If you find our work useful, please consider citing our paper:

```bibtex
@inproceedings{liang2025seca,
  title={SECA: Semantically Equivalent and Coherent Attacks for Eliciting LLM Hallucinations},
  author={Liang, Buyun and Peng, Liangzu and Luo, Jinqi and Thaker, Darshan and Chan, Kwan Ho Ryan and Vidal, Ren{\'e}},
  booktitle={Advances in Neural Information Processing Systems (NeurIPS)},
  year={2025}
}
```

For convenience, you may also cite the arXiv version:

```bibtex
@article{liang2025seca,
  title={SECA: Semantically Equivalent and Coherent Attacks for Eliciting LLM Hallucinations},
  author={Liang, Buyun and Peng, Liangzu and Luo, Jinqi and Thaker, Darshan and Chan, Kwan Ho Ryan and Vidal, Ren{\'e}},
  journal={arXiv preprint arXiv:2510.04398},
  year={2025}
}
```


## 📬 Contact

For questions or bug reports, please either:

* Open an issue in this [GitHub repository](https://github.com/Buyun-Liang/SECA/issues), or
* Email [Buyun Liang](https://buyunliang.org/) at: `byliang [at] seas [dot] upenn [dot] edu`

## 📄 License

The code is licensed under the MIT License.
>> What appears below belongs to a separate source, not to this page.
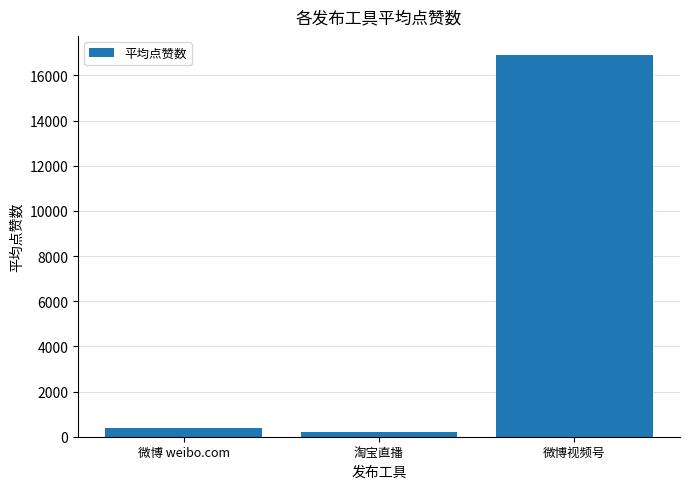

What is the value of the 2nd bar from the left?

214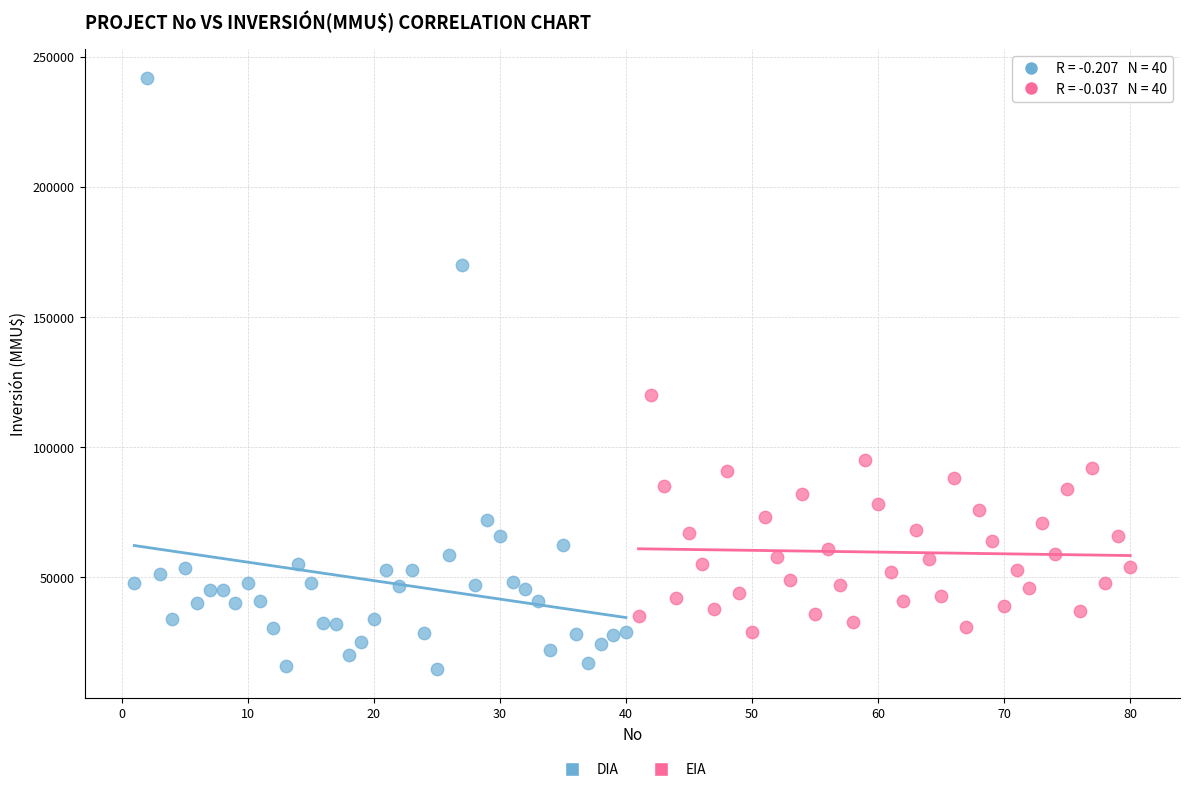

Which series reaches the minimum Y coordinate?

DIA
See [LICENSE](./LICENSE) for details.

## 🛡️ Disclaimer
The code and documentation in this repository are made available for research and educational purposes only, with no warranties or guarantees. Users are fully responsible for ensuring their work complies with applicable laws, regulations, and ethical standards. The authors disclaim any liability for misuse, damage, or harm resulting from the use of this material.